Gespensterhaft angestrahlt von den flackernden Kerzen der beiden
Christbäume stand unser Feldgeistlicher am schmucklosen Altar. Lautlos
schwebten die Schneeflocken durch das zerrissene Kirchengewölbe und legten
sich behutsam auf die Schultern der feldgrauen Ministranten, auf das
Messgewand des Priesters und auf die Zweige der geschmückten Fichten.
Als ich mich einmal umdrehte, um in die Gesichter der wenigen Soldaten zu
schauen, glaubte ich meinen Augen nicht zu trauen. Kopf an Kopf standen
die Einwohner von Kromy hinter uns, bärtige Männer mit Rindensandalen an
den mit Lumpen umwickelten Beinen, Frauen in abgeschabten Schafpelzen und
dunklen Kopftüchern. Aber noch nie in meinem Leben habe ich so schöne, so
gläubig verklärte Gesichter gesehen. Wie lange mochte es schon her sein,
dass diese gequälten Menschen an einem Gottesdienst teilnehmen konnten.
Diese Männer und Frauen von Kromy, die die Worte des Weihnachtsevangeliums
wohl kaum verstanden, das mit fester Stimme ein Kamerad las, sie hörten
die frohe Botschaft doch heraus.

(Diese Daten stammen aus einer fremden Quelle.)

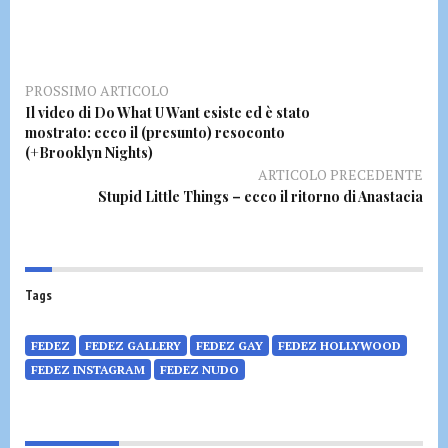
PROSSIMO ARTICOLO
Il video di Do What U Want esiste ed è stato
mostrato: ecco il (presunto) resoconto
(+Brooklyn Nights)
ARTICOLO PRECEDENTE
Stupid Little Things – ecco il ritorno di Anastacia
Tags
FEDEZ
FEDEZ GALLERY
FEDEZ GAY
FEDEZ HOLLYWOOD
FEDEZ INSTAGRAM
FEDEZ NUDO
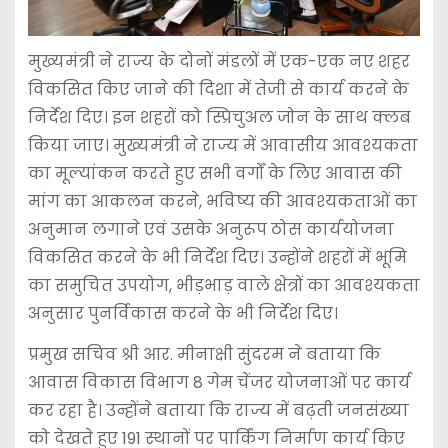
मुख्यमंत्री ने राज्य के दोनों मंडलों में एक-एक नए शहर
विकसित किए जाने की दिशा में तेजी से कार्य करने के
निर्देश दिए। इन शहरों को स्प्रिचुअल जोन के साथ क्लब
किया जाए। मुख्यमंत्री ने राज्य में आवासीय आवश्यकता
का मूल्यांकन करते हुए सभी वर्गों के लिए आवास की
मांग का आकलन करने, भविष्य की आवश्यकताओं का
अनुमान लगाने एवं उसके अनुरूप ठोस कार्ययोजना
विकसित करने के भी निर्देश दिए। उन्होंने शहरों में भूमि
का समुचित उपयोग, भीड़भाड़ वाले क्षेत्रों का आवश्यकता
अनुसार पुनर्विकास करने के भी निर्देश दिए।
प्रमुख सचिव श्री आर. मीनाक्षी सुंदरम ने बताया कि
आवास विकास विभाग 8 गेम चेंजर योजनाओं पर कार्य
कर रहा है। उन्होंने बताया कि राज्य में बढ़ती जनसंख्या
को देखते हुए 191 स्थानों पर पार्किंग निर्माण कार्य किए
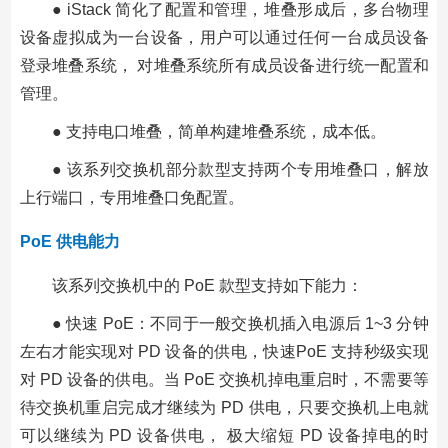
● iStack 简化了配置和管理，堆叠形成后，多台物理
设备虚拟成为一台设备，用户可以通过任何一台成员设备
登录堆叠系统， 对堆叠系统所有成员设备进行统一配置和
管理。
● 支持电口堆叠，简单构建堆叠系统，成本低。
● 该系列交换机部分款型支持两个专用堆叠口，解放
上行端口，专用堆叠口免配置。
PoE 供电能力
该系列交换机中的 PoE 款型支持如下能力：
● 快速 PoE：不同于一般交换机插入电源后 1~3 分钟
左右才能实现对 PD 设备的供电，快速PoE 支持秒级实现
对 PD 设备的供电。当 PoE 交换机掉电重启时，不需要等
待交换机重启完成才继续为 PD 供电，只要交换机上电就
可以继续为 PD 设备供电， 极大缩短 PD 设备掉电的时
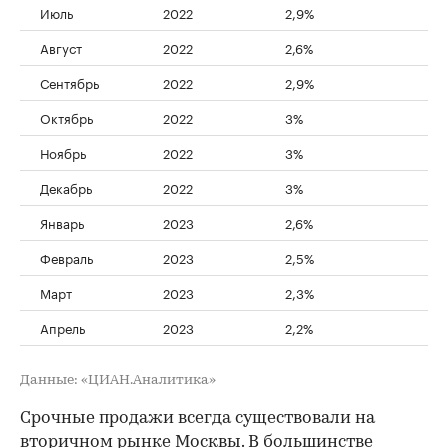
Июль
2022
2,9%
Август
2022
2,6%
Сентябрь
2022
2,9%
Октябрь
2022
3%
Ноябрь
2022
3%
Декабрь
2022
3%
Январь
2023
2,6%
Февраль
2023
2,5%
Март
2023
2,3%
Апрель
2023
2,2%
Данные: «ЦИАН.Аналитика»
Срочные продажи всегда существовали на
вторичном рынке Москвы. В большинстве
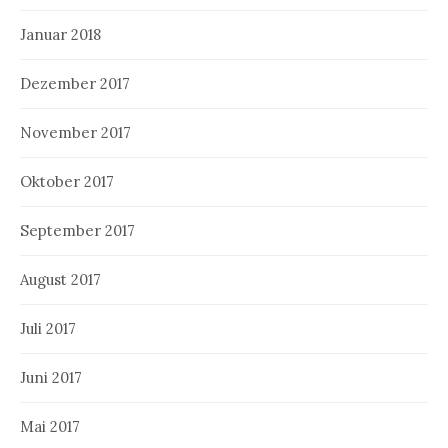
Januar 2018
Dezember 2017
November 2017
Oktober 2017
September 2017
August 2017
Juli 2017
Juni 2017
Mai 2017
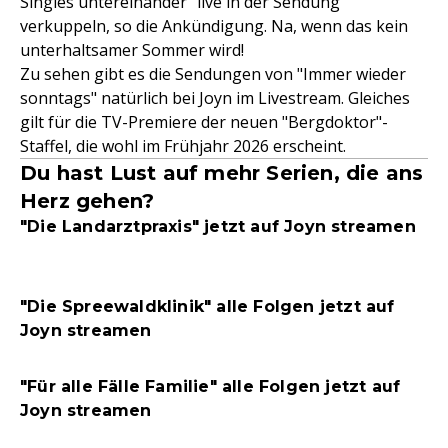
Singles untereinander "live in der Sendung"
verkuppeln, so die Ankündigung. Na, wenn das kein
unterhaltsamer Sommer wird!
Zu sehen gibt es die Sendungen von "Immer wieder
sonntags" natürlich bei Joyn im Livestream. Gleiches
gilt für die TV-Premiere der neuen "Bergdoktor"-
Staffel, die wohl im Frühjahr 2026 erscheint.
Du hast Lust auf mehr Serien, die ans
Herz gehen?
"Die Landarztpraxis" jetzt auf Joyn streamen
"Die Spreewaldklinik" alle Folgen jetzt auf
Joyn streamen
"Für alle Fälle Familie" alle Folgen jetzt auf
Joyn streamen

Tränen rannen durch ihre zersorgten, von
Hunger und Krieg gezeichneten Gesichter. Das „Ehre sei Gott in der Höhe
und Friede den Menschen auf Erden“ leuchtete aus ihren Augen.
Mein Blick glitt von Gesicht zu Gesicht. Da entdeckte ich plötzlich in
einer dunklen Ecke eine Gruppe von jungen russischen Männern, trotzig die
Pelzmützen auf dem Kopf, ohne Teilnahme an der heiligen Handlung an der
Wand lehnend. Ich sah in Augen voll unheimlichen Hasses, Augen, wie man
sie nie mehr vergisst. Ich bemerkte eine hohe, schlanke Gestalt mit scharf
geschnittenem Gesicht und intelligentem Blick. Wie ein Blitz fuhr es mir
durch den Kopf – der Funkspruch. Glühend heiß rann es mir den Rücken
hinunter. Unentwegt musste ich den auffallenden Mann inmitten der Gruppe,
die nicht in diesen Kreis zu dieser Stunde passte, ansehen. Er musste der
Führer dieser Leute sein.
Ein Mütterlein mit schneeweißem Haar, den Rücken von der Last der Jahre
gebeugt, kniete bei der Wandlung aufschluchzend im Schnee und schlug mit
zittriger Hand das Kreuzzeichen. Die jungen Russen standen immer noch im
Halbdunkel, aber mir schien es fast, als blickten die Gesichter nicht mehr
so teilnahmslos. Als wir dann paarweise von der Kommunionbank zurück
schritten, sah ich auch das spöttische Lächeln nicht mehr.
Dann geschah etwas Seltsames. Der Feldgeistliche erteilte den Segen. Er
schlug das Kreuz des Erlösers mit klammen Händen über die im Schnee
kniende Schar, über Russen und Deutsche, über Freunde und Feinde. Da nahm
der auffallende Mann in der Mitte der Gruppe – ich konnte jetzt sehen, da
alles kniete, dass er gut geschnittene Offiziersstiefel unter dem
unförmigen Pelzmantel trug – umständlich die Pelzmütze ab und senkte den
stolzen Kopf, und alle die jungen Männer folgten seinem Beispiel, zögernd
zwar, doch ohne Ausnahme.
Zwei Mundharmonikas stimmten das Weihnachtslied an. „Stille Nacht, heilige
Nacht“ hallte es wider von den schneeglitzernden Wänden, und der Wind trug
die innige Melodie durch das offene Kirchengewölbe hinaus zu den
Kameraden, die dort auf Wache standen. Eine Wolke weißen Atems stand über
der festlichen Menge und verlor sich im dunklen Gewölbe.
Langsam leerte sich das Gotteshaus. Ich verließ es als letzter. Draußen
trat mir der Mann mit den Offiziersstiefeln entgegen. Er war allein. Er
sah mir lange schweigend in die Augen. In seinem Blick war ein
eigenartiger Glanz. Dann sprach er in holprigem Deutsch, mehr zu sich
selbst, als zu mir, feierlich und bedächtig wie man einen Eid spricht:
„Christ ist geboren!“ Dann küsste er mich, wie es im alten Russland
Weihnachtsbrauch war, auf beide Wangen. Wir drückten uns fest und lange
die Hand, und ich verstand ihn, obwohl er kein Wort mehr sprach. Dann ging
er mit sicherem Schritt hinaus in die Nacht, nicht den ausgetretenen Pfad
zum Ort, nein, mitten durch den knietiefen Schnee. Er bahnte sich einen
eigenen Weg. Schritt für Schritt stampfte er geradeaus, ohne sich
umzuschauen, hinein in das Dunkle, einem Licht entgegen.